Declared strategies are not realized, but not because have been sabotaged them, but because they are impossible to implement. And not for lack of trying. Let us recall, for example, the statements repeated by the military and politicians promising “attacks on decision-making centers.” And now Strelkov and his like-minded men ask menacingly: “Where are these strikes?” In fact, blows are constantly being struck, and have been from the very first day. There are simply no results: bands of saboteurs sent to kill top Ukrainian officials are caught and destroyed, missiles and planes attacking Kyiv are shot down - let’s not forget that back in Soviet times, the Ukrainian capital was (along with Moscow) one of several cities in the USSR to enjoy maximal protection from any possible threats, including a nuclear strike. And even if during the years of independence a lot of things fell apart and went wrong, then in the 8 years that have passed since the beginning of the open confrontation between the two states, the Ukrainian military and special services managed to put things in order, while their Russian colleagues simply continued to steal without shame.
Putin’s army is ready to hit warehouses, destroy roads and bridges, and burn oil storage facilities. It has been doing this since the very first days of the war. But it turns out that the “second army of the world” has a limited supply of missiles, which therefore should not be spent to hit just any target. With no well-organized intelligence or clear strategy, however, expensive missiles are nevertheless still launched at completely inappropriate targets. Thanks to a lack of coordination, officials not only lie about what is happening, but also constantly get confused in their lies, contradicting themselves.
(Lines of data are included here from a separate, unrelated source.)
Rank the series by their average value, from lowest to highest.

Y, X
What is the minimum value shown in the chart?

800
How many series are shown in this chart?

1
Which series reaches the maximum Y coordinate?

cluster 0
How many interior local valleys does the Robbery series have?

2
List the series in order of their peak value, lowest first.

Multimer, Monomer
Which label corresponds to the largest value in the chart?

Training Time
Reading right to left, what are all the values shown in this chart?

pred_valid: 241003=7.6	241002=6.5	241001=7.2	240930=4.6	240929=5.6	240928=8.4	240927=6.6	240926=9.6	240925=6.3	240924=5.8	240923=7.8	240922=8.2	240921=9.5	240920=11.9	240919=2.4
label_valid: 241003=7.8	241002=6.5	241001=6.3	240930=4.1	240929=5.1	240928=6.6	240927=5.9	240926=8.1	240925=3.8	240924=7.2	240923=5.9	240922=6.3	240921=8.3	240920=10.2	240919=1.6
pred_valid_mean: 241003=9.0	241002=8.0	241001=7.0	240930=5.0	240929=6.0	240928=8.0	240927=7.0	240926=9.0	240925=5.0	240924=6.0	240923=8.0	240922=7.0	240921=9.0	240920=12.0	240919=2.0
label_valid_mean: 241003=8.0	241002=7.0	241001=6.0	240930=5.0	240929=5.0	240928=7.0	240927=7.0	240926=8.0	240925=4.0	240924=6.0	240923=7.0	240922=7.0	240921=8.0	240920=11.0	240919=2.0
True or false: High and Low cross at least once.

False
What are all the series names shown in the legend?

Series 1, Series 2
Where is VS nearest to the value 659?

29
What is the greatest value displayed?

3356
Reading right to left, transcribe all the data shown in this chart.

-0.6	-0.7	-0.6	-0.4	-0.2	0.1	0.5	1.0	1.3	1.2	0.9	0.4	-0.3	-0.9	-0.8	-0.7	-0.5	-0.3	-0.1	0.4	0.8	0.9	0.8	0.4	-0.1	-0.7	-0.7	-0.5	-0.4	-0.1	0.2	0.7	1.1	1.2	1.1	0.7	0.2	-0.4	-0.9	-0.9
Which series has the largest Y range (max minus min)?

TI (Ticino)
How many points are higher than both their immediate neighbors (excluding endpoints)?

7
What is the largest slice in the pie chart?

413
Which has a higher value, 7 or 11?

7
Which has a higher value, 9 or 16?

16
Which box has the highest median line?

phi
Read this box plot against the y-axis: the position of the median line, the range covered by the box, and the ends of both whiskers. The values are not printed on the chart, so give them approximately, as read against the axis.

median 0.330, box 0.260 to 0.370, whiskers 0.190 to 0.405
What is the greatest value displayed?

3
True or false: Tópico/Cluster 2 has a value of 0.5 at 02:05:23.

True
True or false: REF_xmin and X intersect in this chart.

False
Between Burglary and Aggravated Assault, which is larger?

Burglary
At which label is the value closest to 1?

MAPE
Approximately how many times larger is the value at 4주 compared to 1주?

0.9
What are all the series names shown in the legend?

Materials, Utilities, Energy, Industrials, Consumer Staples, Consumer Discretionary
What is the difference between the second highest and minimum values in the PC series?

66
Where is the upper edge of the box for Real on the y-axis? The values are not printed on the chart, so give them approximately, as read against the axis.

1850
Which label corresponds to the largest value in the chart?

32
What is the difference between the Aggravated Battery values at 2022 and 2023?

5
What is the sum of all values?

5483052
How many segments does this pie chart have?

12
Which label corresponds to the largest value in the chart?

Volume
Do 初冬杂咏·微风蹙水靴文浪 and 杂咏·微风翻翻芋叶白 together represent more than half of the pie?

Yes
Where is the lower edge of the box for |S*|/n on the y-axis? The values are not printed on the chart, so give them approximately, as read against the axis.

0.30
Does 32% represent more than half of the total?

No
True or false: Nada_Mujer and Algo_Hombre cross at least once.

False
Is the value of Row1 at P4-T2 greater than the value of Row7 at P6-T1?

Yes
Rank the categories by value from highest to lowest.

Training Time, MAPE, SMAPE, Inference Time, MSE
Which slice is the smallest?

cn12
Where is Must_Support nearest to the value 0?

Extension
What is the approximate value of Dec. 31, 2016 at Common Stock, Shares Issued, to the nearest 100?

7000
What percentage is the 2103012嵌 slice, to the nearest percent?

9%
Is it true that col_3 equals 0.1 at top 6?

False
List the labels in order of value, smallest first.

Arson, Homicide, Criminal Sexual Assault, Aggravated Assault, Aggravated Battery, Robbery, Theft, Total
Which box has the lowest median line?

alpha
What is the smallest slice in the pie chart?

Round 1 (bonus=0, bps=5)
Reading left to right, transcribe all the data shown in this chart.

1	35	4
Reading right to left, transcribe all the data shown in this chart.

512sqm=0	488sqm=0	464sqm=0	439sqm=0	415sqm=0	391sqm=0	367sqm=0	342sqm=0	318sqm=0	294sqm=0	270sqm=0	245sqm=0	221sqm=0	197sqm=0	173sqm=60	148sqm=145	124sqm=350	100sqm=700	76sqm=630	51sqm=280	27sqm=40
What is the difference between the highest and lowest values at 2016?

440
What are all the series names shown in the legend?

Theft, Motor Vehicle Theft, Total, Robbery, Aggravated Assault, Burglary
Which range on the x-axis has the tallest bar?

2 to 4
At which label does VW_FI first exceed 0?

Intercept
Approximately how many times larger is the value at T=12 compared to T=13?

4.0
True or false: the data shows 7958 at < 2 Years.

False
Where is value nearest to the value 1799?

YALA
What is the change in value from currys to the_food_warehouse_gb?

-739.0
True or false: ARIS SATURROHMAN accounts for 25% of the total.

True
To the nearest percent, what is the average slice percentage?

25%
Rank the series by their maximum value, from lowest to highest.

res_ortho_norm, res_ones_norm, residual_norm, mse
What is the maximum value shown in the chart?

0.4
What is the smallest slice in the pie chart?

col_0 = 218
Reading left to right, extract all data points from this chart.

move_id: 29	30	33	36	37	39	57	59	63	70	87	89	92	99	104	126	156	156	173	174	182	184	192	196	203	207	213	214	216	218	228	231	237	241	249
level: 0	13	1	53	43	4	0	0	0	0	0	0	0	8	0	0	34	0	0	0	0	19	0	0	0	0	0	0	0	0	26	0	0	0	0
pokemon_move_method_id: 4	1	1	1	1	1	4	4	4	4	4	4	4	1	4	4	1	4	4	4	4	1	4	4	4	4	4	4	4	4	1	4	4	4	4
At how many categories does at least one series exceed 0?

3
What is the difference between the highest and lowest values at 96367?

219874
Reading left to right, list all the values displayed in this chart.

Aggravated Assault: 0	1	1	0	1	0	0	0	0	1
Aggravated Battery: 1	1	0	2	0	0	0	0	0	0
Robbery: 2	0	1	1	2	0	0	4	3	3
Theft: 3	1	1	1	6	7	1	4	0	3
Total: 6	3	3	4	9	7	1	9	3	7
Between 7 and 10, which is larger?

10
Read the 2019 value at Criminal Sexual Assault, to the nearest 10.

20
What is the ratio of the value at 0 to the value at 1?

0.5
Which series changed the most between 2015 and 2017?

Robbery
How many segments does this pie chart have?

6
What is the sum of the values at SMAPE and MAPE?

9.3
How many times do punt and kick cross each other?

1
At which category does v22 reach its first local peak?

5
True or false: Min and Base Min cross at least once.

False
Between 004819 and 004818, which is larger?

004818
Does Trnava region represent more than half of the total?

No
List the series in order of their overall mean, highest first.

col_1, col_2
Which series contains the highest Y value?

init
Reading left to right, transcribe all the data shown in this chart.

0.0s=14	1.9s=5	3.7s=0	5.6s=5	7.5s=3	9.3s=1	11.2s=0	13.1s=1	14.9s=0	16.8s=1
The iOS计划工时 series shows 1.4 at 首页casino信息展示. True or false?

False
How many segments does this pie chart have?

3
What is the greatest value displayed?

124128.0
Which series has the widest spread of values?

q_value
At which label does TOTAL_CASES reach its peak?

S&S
Not understanding of the tasks of the war, but yet receiving constant kicks from the central government, demanding evidence of activity, the military simply bombs residential areas. The Ministry of Foreign Affairs agrees to stop the shelling of Odessa in order to arrange the export of grain (in which Russia is interested no less than Ukraine) and to ease the pressure of sanctions, only for the military to begin shelling the port of Odessa with rockets. None of this is the result of sophisticated deceit, nor even pathological stupidity, but merely a sign that no one has been coordinating the work of the military and diplomatic services at the state level.
The reason for these and other failures is not betrayals or stupidity (not that top Russian officials have done anything particularly smart in recent years), but the decomposition of the system. Under the current regime, this is unstoppable, and fatal. To make matters worse, attempts to come up with something new only worsen the situation.
Under conditions of despotic-chaotic control, it cannot be otherwise. What is perceived by the patriotic layman as the indecision and inconsistency of power, in reality is only an inability to act in any other way. The system has become obsolete and is collapsing before our eyes. And in this respect, the comparison with 1916 really bears the highest degree of relevance.